Kajian Fiqih Empat Imam madzab
Syaikh al-‘Allamah Muhammad bin ‘Abdurrahman ad-Dimasyqi
Para imam madzhab sepakat bahwa hak pemeliharaan anak [hadhanah] ada pada ibu selama ia belum bersuami lagi. Apabila ia telah bersuami lagi dan sudah disetubuhi oleh suaminya yang baru maka gugurlah hak pemeliharaannya.
Para imam madzhab berbeda pendapat jika seorang perempuan ditalak ba’in oleh suaminya yang baru, apakah hak pemeliharaan itu kembali kepadanya? Hanafi, Syafi’i dan Hambali mengatakan: hak pemeliharaan kembali kepadanya.
Para imam madzhab berbeda pendapat tentang suami istri yang bercerai sedangkan mereka mempunyai anak. Siapakah yang lebih berhak memelihara anaknya? Menurut Hanafi dalam salah satu riwayatnya: ibu lebih berhak atas anaknya hingga anak itu besar dan bisa mandiri dalam memenuhi keperluan makan, minum, pakaian, beristinjak dan berwudlu. Setelah itu bapaknya lebih berhak memeliharanya. Untuk anak perempuan, ibu lebih berhak memeliharanya sampai ia dewasa, dan tidak diberi pilihan.

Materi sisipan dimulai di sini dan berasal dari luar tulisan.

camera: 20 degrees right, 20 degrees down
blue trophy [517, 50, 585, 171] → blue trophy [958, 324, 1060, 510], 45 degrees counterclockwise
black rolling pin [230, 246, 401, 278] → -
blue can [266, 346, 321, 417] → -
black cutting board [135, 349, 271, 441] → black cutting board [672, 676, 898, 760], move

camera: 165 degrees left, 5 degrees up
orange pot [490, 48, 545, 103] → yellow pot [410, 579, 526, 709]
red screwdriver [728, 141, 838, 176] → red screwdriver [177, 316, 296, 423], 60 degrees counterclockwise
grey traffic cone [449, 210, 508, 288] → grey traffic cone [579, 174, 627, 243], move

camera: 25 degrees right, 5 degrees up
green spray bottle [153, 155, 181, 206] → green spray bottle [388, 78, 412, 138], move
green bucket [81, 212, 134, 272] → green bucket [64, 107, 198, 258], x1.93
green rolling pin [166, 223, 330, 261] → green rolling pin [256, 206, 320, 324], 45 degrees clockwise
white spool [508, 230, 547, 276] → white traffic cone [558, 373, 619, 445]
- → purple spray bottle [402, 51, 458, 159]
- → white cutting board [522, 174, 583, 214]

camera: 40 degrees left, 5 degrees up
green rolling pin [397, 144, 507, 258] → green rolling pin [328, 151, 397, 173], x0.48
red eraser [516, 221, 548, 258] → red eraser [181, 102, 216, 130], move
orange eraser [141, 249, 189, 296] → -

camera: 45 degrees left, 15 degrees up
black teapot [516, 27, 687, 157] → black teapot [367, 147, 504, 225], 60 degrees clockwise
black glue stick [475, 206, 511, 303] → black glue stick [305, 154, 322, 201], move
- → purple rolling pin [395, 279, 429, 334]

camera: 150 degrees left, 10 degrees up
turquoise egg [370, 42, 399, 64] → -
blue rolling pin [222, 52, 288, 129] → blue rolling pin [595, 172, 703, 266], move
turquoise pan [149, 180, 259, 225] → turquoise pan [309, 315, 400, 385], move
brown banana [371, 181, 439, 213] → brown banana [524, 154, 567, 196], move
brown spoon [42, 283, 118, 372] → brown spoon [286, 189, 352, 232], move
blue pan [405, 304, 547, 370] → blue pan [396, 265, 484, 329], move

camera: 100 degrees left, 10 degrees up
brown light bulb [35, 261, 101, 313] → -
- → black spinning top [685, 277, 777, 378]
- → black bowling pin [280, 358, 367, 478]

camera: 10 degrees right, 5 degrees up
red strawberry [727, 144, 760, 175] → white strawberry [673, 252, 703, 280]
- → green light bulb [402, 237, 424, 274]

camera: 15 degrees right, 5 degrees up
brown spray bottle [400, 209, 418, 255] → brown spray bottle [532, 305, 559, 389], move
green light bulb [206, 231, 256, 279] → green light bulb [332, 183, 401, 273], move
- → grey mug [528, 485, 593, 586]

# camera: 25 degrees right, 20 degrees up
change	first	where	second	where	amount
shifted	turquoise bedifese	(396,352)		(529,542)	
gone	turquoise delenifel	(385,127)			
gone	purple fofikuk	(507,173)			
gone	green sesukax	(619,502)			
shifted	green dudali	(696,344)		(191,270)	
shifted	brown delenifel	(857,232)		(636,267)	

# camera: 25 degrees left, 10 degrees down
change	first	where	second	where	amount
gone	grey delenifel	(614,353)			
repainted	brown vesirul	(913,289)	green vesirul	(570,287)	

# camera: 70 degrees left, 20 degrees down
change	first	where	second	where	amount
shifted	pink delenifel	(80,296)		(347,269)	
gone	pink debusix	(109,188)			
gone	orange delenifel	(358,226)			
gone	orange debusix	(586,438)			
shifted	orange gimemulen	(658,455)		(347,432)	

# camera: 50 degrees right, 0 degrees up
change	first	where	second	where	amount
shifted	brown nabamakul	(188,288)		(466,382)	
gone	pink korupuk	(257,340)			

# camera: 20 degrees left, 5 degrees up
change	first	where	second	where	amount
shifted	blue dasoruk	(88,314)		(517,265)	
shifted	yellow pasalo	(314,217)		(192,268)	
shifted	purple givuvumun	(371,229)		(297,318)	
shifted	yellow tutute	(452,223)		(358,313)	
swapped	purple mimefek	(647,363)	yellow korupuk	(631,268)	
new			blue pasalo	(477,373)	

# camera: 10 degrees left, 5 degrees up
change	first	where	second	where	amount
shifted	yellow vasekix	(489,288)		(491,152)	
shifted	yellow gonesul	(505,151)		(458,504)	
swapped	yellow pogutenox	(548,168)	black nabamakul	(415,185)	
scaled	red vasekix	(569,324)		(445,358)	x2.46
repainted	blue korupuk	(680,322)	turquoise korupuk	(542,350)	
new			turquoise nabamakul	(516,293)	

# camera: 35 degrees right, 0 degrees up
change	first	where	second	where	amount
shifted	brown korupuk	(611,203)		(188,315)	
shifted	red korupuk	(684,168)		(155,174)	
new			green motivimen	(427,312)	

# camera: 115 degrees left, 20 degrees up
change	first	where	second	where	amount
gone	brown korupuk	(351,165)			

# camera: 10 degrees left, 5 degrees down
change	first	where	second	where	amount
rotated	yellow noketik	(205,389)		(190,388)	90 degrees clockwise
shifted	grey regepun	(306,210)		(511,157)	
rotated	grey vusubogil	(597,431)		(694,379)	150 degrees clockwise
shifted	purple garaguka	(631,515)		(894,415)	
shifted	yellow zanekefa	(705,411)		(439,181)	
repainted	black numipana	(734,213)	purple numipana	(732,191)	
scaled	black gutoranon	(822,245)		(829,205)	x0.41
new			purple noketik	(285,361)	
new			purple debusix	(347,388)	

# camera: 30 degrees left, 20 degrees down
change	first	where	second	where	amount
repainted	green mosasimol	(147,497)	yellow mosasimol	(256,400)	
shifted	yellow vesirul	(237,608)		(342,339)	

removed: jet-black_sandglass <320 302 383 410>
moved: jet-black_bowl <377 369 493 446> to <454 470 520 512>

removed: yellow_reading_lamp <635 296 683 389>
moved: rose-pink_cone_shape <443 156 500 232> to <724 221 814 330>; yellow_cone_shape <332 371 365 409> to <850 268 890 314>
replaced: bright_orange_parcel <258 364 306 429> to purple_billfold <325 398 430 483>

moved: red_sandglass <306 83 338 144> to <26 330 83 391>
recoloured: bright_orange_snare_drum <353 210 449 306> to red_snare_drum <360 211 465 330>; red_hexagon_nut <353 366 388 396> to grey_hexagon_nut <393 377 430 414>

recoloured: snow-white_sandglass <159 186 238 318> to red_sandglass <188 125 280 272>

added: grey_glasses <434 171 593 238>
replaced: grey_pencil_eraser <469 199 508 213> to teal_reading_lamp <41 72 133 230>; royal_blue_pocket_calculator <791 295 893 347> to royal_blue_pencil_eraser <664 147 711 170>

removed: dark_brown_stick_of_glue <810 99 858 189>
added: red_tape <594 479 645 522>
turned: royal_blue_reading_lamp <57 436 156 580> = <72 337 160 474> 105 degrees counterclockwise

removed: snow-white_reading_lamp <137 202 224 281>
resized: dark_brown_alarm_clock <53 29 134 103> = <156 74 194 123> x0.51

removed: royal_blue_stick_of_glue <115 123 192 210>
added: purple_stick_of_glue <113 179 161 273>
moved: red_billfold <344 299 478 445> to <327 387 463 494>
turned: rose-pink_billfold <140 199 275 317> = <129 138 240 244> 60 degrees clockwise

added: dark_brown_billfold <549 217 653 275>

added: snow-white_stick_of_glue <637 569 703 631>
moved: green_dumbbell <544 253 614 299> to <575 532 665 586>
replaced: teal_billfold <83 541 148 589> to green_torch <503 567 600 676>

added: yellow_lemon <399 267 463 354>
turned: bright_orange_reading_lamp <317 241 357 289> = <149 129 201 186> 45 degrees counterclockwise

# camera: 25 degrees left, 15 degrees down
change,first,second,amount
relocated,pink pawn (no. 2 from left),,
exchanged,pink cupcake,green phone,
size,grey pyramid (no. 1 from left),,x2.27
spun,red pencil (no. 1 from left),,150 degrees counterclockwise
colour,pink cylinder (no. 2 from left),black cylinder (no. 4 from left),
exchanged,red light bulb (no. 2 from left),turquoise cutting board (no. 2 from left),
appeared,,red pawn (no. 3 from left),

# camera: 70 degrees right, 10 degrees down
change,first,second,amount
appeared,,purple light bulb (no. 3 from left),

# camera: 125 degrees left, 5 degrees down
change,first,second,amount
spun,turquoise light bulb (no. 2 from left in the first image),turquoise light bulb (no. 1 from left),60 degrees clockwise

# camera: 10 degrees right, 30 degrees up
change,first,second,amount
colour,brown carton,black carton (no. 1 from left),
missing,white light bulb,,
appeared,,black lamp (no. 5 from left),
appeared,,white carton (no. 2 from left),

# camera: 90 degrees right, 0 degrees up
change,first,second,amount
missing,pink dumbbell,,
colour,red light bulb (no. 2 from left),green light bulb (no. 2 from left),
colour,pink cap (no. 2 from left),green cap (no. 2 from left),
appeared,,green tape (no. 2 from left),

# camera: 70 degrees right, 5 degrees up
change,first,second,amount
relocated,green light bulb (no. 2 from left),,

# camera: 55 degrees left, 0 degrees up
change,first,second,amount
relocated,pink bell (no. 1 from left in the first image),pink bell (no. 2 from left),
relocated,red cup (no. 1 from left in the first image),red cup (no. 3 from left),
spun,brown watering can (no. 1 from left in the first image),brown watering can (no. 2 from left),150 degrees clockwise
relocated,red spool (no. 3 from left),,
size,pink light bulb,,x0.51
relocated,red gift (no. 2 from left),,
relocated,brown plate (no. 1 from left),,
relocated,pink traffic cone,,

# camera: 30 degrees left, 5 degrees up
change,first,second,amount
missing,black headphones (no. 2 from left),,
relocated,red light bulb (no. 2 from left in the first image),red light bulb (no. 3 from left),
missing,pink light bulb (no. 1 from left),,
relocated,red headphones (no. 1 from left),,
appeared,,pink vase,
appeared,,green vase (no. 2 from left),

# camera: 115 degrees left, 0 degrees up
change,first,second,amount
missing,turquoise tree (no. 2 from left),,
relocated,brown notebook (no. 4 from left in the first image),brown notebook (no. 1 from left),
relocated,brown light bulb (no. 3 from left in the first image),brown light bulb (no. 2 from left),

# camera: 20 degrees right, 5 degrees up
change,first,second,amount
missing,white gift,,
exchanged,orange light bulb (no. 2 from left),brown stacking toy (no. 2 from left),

Maliki berkata: ibu lebih berhak memelihara anak perempuan hingga ia menikah dengan seorang laki-laki dan disetubuhi. Untuk anak laki-laki juga demikian, menurut pendapat Maliki yang masyhur hingga anak itu dewasa.
Syafi’i berkata: ibu lebih berhak memeliharanya, baik anak tersebut laki-laki maupun perempuan, hingga ia berusia tujuh tahun. Sesudah itu bapak dan ibunya boleh memilih untuk memelihara. Siapa yang mengambilnya maka dialah yang memeliharanya.
Hambali dalam hal ini mempunyai dua riwayat. Pertama, ibu lebih berhak atas anak laki-laki sampai umur tujuh tahun. Setelah itu anak itu boleh memilih ikut ibu atau bapak. Sedangkan anak perempuan, setelah ia berumur tujuh tahun, ia tetap ikut ibunya tanpa pilihan. Kedua, seperti pendapat Hanafi.
Para imam madzhab berbeda pendapat tentang saudara perempuan sebapak dan seibu [kandung]. Apakah ia lebih berhak memelihara daripada saudara perempuan sebapak saja? Hanafi berkata: saudara perempuan sekandung lebih berhak daripada saudara perempuan sebapak dan daripada saudara laki-laki ibu. Saudara perempuan seibu lebih berhak daripada saudara perempuan sebapak. Inilah menurut salah satu riwayat dari Hanafi. Sedangkan menurut riwayat lain, perempuan seibu lebih berhak daripada saudara perempuan sebapak. Syafi’i dan Hambali mengatakan: saudara perempuan sebapak lebih berhak daripada saudara perempuan seibu dan saudara perempuan ibu.
Apabila ibu mengambil anaknya yang masih kecil untuk dipeliihara, lalu bapaknya hendak pergi jauh membawanya serta berniat menetap di tempat tersebut, apakah ia boleh mengambil anak itu dari ibunya? Hanafi berkata: tidak boleh. Maliki, Syafi’i, dan Hambali dalam riwayatnya yang masyhur mengatakan: boleh ayahnya mengambil anak tersebut dari ibunya.
Apabila orang yang hendak pergi jauh adalah ibunya dengan membawa anak tersebut, apakah hal itu dibolehkan? Hanafi berkata: ia boleh membawanya dengan dua syarat: 1) kepergian istrinya untuk menuju kampung halaman; 2) akad nikahnya dulu dilakukan di kampung yang dituju. Apabila salah satu dari syarat tersebut tidak dipenuhi, ia tidak boleh membawa anak itu, kecuali berpindah ke tempat yang jauh dari tempat asal, yang memungkinkan pulang pergi dalam sehari. Sedangkan apabila dibawa pindah ke negeri musuh, atau dari kota ke desa, walaupun dekat, maka tidak boleh.
Maliki, Syafi’i dan Hambali dalam salah satu riwayatnya mengatkan: bapaknya lebih berhak atas anak itu, baik yang berpindah itu bapak maupun ibu si anak. Menurut pendapat Hambali dan riwayat lainnya: ibu lebih berhak atas anaknya selama ibu itu tidak menikah lagi.